(Saved data entries)
● ● ●
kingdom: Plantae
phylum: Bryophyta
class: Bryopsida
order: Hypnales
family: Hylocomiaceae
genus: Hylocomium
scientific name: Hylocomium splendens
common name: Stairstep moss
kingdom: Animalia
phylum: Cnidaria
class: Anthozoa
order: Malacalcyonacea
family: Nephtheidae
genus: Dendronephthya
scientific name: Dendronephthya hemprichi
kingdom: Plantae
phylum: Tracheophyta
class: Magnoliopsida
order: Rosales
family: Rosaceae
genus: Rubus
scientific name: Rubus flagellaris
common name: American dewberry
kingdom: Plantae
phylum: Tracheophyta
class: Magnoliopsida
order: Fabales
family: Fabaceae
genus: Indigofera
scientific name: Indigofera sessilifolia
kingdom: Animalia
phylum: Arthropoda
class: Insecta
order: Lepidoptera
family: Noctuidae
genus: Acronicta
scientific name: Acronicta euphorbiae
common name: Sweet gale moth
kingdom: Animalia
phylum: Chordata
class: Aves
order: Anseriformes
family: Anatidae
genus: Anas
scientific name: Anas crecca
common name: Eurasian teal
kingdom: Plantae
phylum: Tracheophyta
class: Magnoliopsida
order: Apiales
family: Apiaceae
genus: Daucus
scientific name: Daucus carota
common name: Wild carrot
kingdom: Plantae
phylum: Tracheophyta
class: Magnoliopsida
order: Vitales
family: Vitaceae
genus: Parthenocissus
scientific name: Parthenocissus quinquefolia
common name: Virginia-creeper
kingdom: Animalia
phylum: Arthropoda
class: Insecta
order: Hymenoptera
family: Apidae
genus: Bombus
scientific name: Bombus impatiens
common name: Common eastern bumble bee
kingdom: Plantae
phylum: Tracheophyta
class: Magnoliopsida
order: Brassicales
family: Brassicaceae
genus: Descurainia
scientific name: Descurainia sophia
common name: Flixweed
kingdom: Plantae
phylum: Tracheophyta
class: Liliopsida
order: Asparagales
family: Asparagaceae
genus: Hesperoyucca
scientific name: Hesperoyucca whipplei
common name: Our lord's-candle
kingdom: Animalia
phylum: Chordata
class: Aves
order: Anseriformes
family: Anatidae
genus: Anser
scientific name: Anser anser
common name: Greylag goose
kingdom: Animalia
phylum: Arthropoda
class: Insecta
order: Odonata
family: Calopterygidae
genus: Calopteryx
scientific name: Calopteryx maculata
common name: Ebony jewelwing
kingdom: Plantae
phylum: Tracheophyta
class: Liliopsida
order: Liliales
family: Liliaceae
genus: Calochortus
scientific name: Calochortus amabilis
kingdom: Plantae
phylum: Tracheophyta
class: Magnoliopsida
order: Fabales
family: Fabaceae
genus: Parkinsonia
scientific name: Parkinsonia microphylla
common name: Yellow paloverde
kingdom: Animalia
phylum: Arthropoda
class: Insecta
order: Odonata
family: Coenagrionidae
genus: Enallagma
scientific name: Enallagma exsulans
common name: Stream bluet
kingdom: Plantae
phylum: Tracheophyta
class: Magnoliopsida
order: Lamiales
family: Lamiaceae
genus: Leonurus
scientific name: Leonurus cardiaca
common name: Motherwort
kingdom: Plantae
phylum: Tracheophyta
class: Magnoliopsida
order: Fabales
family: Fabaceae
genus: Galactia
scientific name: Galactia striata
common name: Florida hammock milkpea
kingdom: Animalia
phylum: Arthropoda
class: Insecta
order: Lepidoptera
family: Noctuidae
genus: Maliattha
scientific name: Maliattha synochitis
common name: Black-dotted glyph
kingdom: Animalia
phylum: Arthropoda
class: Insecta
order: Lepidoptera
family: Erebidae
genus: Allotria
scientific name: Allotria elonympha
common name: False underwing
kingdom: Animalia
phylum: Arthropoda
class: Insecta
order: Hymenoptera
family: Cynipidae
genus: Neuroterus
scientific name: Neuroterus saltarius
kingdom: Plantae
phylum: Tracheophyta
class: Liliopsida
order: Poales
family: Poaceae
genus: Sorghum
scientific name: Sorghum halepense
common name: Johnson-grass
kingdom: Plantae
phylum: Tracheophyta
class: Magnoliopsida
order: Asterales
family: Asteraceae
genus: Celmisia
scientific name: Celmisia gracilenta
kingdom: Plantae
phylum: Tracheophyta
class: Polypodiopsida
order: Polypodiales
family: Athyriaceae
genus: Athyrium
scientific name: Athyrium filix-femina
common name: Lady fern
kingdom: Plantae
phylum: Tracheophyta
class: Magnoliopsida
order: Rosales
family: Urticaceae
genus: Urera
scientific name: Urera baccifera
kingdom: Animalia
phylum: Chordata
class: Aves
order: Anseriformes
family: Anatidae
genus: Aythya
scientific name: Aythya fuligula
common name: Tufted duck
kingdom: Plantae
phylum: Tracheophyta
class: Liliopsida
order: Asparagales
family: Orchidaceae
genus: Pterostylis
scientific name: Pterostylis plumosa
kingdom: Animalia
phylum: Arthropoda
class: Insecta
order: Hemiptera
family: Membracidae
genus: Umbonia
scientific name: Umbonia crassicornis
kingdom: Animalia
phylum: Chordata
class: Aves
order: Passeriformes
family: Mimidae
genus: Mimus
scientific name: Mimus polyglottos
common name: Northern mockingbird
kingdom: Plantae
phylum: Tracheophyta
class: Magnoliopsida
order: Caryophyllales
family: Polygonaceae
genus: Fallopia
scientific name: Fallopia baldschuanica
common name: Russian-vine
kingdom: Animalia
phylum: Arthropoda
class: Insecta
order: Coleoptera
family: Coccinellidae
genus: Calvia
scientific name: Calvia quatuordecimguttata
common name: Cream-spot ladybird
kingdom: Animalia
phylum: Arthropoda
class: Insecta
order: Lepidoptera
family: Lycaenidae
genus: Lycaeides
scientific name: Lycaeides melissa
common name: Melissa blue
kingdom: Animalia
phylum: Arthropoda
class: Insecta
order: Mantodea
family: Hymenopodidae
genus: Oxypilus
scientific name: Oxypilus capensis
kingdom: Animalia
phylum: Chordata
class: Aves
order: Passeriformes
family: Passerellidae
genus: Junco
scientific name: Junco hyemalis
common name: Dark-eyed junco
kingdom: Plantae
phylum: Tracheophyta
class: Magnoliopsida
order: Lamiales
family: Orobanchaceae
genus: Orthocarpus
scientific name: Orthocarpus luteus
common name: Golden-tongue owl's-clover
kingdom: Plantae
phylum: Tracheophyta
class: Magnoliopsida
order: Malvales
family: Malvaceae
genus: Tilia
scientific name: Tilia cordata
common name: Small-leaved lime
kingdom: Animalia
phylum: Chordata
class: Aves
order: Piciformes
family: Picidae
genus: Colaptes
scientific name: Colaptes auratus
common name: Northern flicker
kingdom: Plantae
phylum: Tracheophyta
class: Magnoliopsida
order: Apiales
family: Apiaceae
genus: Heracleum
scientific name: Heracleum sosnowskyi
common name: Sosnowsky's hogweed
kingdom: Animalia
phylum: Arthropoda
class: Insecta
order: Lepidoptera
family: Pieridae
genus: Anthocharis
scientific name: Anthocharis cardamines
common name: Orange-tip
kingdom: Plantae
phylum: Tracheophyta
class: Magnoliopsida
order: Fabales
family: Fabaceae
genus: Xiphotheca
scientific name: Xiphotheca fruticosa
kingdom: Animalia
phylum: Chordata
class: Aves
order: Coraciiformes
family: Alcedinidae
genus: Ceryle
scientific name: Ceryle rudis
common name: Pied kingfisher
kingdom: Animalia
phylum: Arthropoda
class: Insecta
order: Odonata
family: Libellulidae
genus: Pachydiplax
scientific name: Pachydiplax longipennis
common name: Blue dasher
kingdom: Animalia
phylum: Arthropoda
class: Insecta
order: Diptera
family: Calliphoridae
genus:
● ● ●
**EXERCISE DETAILS:** Please repeat every line of the entries above word for word, in the same order.

**WRITTEN SOLUTION:**
kingdom: Plantae
phylum: Bryophyta
class: Bryopsida
order: Hypnales
family: Hylocomiaceae
genus: Hylocomium
scientific name: Hylocomium splendens
common name: Stairstep moss
kingdom: Animalia
phylum: Cnidaria
class: Anthozoa
order: Malacalcyonacea
family: Nephtheidae
genus: Dendronephthya
scientific name: Dendronephthya hemprichi
kingdom: Plantae
phylum: Tracheophyta
class: Magnoliopsida
order: Rosales
family: Rosaceae
genus: Rubus
scientific name: Rubus flagellaris
common name: American dewberry
kingdom: Plantae
phylum: Tracheophyta
class: Magnoliopsida
order: Fabales
family: Fabaceae
genus: Indigofera
scientific name: Indigofera sessilifolia
kingdom: Animalia
phylum: Arthropoda
class: Insecta
order: Lepidoptera
family: Noctuidae
genus: Acronicta
scientific name: Acronicta euphorbiae
common name: Sweet gale moth
kingdom: Animalia
phylum: Chordata
class: Aves
order: Anseriformes
family: Anatidae
genus: Anas
scientific name: Anas crecca
common name: Eurasian teal
kingdom: Plantae
phylum: Tracheophyta
class: Magnoliopsida
order: Apiales
family: Apiaceae
genus: Daucus
scientific name: Daucus carota
common name: Wild carrot
kingdom: Plantae
phylum: Tracheophyta
class: Magnoliopsida
order: Vitales
family: Vitaceae
genus: Parthenocissus
scientific name: Parthenocissus quinquefolia
common name: Virginia-creeper
kingdom: Animalia
phylum: Arthropoda
class: Insecta
order: Hymenoptera
family: Apidae
genus: Bombus
scientific name: Bombus impatiens
common name: Common eastern bumble bee
kingdom: Plantae
phylum: Tracheophyta
class: Magnoliopsida
order: Brassicales
family: Brassicaceae
genus: Descurainia
scientific name: Descurainia sophia
common name: Flixweed
kingdom: Plantae
phylum: Tracheophyta
class: Liliopsida
order: Asparagales
family: Asparagaceae
genus: Hesperoyucca
scientific name: Hesperoyucca whipplei
common name: Our lord's-candle
kingdom: Animalia
phylum: Chordata
class: Aves
order: Anseriformes
family: Anatidae
genus: Anser
scientific name: Anser anser
common name: Greylag goose
kingdom: Animalia
phylum: Arthropoda
class: Insecta
order: Odonata
family: Calopterygidae
genus: Calopteryx
scientific name: Calopteryx maculata
common name: Ebony jewelwing
kingdom: Plantae
phylum: Tracheophyta
class: Liliopsida
order: Liliales
family: Liliaceae
genus: Calochortus
scientific name: Calochortus amabilis
kingdom: Plantae
phylum: Tracheophyta
class: Magnoliopsida
order: Fabales
family: Fabaceae
genus: Parkinsonia
scientific name: Parkinsonia microphylla
common name: Yellow paloverde
kingdom: Animalia
phylum: Arthropoda
class: Insecta
order: Odonata
family: Coenagrionidae
genus: Enallagma
scientific name: Enallagma exsulans
common name: Stream bluet
kingdom: Plantae
phylum: Tracheophyta
class: Magnoliopsida
order: Lamiales
family: Lamiaceae
genus: Leonurus
scientific name: Leonurus cardiaca
common name: Motherwort
kingdom: Plantae
phylum: Tracheophyta
class: Magnoliopsida
order: Fabales
family: Fabaceae
genus: Galactia
scientific name: Galactia striata
common name: Florida hammock milkpea
kingdom: Animalia
phylum: Arthropoda
class: Insecta
order: Lepidoptera
family: Noctuidae
genus: Maliattha
scientific name: Maliattha synochitis
common name: Black-dotted glyph
kingdom: Animalia
phylum: Arthropoda
class: Insecta
order: Lepidoptera
family: Erebidae
genus: Allotria
scientific name: Allotria elonympha
common name: False underwing
kingdom: Animalia
phylum: Arthropoda
class: Insecta
order: Hymenoptera
family: Cynipidae
genus: Neuroterus
scientific name: Neuroterus saltarius
kingdom: Plantae
phylum: Tracheophyta
class: Liliopsida
order: Poales
family: Poaceae
genus: Sorghum
scientific name: Sorghum halepense
common name: Johnson-grass
kingdom: Plantae
phylum: Tracheophyta
class: Magnoliopsida
order: Asterales
family: Asteraceae
genus: Celmisia
scientific name: Celmisia gracilenta
kingdom: Plantae
phylum: Tracheophyta
class: Polypodiopsida
order: Polypodiales
family: Athyriaceae
genus: Athyrium
scientific name: Athyrium filix-femina
common name: Lady fern
kingdom: Plantae
phylum: Tracheophyta
class: Magnoliopsida
order: Rosales
family: Urticaceae
genus: Urera
scientific name: Urera baccifera
kingdom: Animalia
phylum: Chordata
class: Aves
order: Anseriformes
family: Anatidae
genus: Aythya
scientific name: Aythya fuligula
common name: Tufted duck
kingdom: Plantae
phylum: Tracheophyta
class: Liliopsida
order: Asparagales
family: Orchidaceae
genus: Pterostylis
scientific name: Pterostylis plumosa
kingdom: Animalia
phylum: Arthropoda
class: Insecta
order: Hemiptera
family: Membracidae
genus: Umbonia
scientific name: Umbonia crassicornis
kingdom: Animalia
phylum: Chordata
class: Aves
order: Passeriformes
family: Mimidae
genus: Mimus
scientific name: Mimus polyglottos
common name: Northern mockingbird
kingdom: Plantae
phylum: Tracheophyta
class: Magnoliopsida
order: Caryophyllales
family: Polygonaceae
genus: Fallopia
scientific name: Fallopia baldschuanica
common name: Russian-vine
kingdom: Animalia
phylum: Arthropoda
class: Insecta
order: Coleoptera
family: Coccinellidae
genus: Calvia
scientific name: Calvia quatuordecimguttata
common name: Cream-spot ladybird
kingdom: Animalia
phylum: Arthropoda
class: Insecta
order: Lepidoptera
family: Lycaenidae
genus: Lycaeides
scientific name: Lycaeides melissa
common name: Melissa blue
kingdom: Animalia
phylum: Arthropoda
class: Insecta
order: Mantodea
family: Hymenopodidae
genus: Oxypilus
scientific name: Oxypilus capensis
kingdom: Animalia
phylum: Chordata
class: Aves
order: Passeriformes
family: Passerellidae
genus: Junco
scientific name: Junco hyemalis
common name: Dark-eyed junco
kingdom: Plantae
phylum: Tracheophyta
class: Magnoliopsida
order: Lamiales
family: Orobanchaceae
genus: Orthocarpus
scientific name: Orthocarpus luteus
common name: Golden-tongue owl's-clover
kingdom: Plantae
phylum: Tracheophyta
class: Magnoliopsida
order: Malvales
family: Malvaceae
genus: Tilia
scientific name: Tilia cordata
common name: Small-leaved lime
kingdom: Animalia
phylum: Chordata
class: Aves
order: Piciformes
family: Picidae
genus: Colaptes
scientific name: Colaptes auratus
common name: Northern flicker
kingdom: Plantae
phylum: Tracheophyta
class: Magnoliopsida
order: Apiales
family: Apiaceae
genus: Heracleum
scientific name: Heracleum sosnowskyi
common name: Sosnowsky's hogweed
kingdom: Animalia
phylum: Arthropoda
class: Insecta
order: Lepidoptera
family: Pieridae
genus: Anthocharis
scientific name: Anthocharis cardamines
common name: Orange-tip
kingdom: Plantae
phylum: Tracheophyta
class: Magnoliopsida
order: Fabales
family: Fabaceae
genus: Xiphotheca
scientific name: Xiphotheca fruticosa
kingdom: Animalia
phylum: Chordata
class: Aves
order: Coraciiformes
family: Alcedinidae
genus: Ceryle
scientific name: Ceryle rudis
common name: Pied kingfisher
kingdom: Animalia
phylum: Arthropoda
class: Insecta
order: Odonata
family: Libellulidae
genus: Pachydiplax
scientific name: Pachydiplax longipennis
common name: Blue dasher
kingdom: Animalia
phylum: Arthropoda
class: Insecta
order: Diptera
family: Calliphoridae
genus:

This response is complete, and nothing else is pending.